[Dataset entries]
+ + + + + + +

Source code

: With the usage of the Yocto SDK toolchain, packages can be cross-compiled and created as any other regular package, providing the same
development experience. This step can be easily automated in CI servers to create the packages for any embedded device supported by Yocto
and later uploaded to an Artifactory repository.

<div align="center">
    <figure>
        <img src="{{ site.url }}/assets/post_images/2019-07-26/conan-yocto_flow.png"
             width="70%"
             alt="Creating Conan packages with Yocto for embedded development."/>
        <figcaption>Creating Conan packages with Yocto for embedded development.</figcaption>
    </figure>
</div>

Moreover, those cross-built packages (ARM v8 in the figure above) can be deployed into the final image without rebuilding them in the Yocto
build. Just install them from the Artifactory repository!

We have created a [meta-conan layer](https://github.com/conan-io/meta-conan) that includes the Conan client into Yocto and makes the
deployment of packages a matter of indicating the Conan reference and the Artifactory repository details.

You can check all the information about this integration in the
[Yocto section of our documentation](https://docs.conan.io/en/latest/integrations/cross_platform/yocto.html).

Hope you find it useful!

+ + + + + + +

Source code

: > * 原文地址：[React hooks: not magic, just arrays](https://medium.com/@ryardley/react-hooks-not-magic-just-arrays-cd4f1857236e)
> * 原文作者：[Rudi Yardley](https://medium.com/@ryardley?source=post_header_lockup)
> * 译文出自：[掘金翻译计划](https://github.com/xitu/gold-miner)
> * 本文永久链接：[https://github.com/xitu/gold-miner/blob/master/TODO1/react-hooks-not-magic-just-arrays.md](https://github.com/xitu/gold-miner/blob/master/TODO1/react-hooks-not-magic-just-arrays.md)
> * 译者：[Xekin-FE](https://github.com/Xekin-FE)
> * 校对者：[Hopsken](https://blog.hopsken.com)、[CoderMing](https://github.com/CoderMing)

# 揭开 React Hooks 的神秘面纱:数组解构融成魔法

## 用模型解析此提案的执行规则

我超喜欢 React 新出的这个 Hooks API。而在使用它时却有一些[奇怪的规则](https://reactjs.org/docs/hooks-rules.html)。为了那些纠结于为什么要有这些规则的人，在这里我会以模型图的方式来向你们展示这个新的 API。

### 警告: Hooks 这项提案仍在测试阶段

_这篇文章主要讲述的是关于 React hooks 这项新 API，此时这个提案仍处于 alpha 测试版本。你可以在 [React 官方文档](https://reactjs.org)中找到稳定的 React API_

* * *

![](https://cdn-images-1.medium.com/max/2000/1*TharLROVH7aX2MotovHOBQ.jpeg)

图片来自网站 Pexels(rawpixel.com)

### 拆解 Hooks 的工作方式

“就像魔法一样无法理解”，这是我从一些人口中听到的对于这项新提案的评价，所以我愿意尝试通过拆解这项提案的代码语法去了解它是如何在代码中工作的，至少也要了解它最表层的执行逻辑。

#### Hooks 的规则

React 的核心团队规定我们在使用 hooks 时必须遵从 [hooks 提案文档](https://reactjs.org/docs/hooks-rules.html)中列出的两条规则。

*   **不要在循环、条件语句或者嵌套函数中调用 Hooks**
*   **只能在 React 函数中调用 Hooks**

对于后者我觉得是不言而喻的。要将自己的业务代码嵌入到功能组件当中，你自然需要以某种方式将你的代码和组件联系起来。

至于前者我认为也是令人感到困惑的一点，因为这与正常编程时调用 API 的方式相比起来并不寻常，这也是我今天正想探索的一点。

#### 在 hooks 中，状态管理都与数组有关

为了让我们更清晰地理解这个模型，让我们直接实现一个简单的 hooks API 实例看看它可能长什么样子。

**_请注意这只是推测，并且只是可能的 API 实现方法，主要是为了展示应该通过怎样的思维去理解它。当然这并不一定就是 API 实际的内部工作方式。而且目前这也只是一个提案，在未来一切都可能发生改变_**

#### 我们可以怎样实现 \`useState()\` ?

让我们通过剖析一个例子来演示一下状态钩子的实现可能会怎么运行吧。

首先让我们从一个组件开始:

+ + + + + + +

--- How to complete this task ---
Only a number is expected in reply: how many lines of the entries hold the word "gold"?

--- Exercise answer ---
2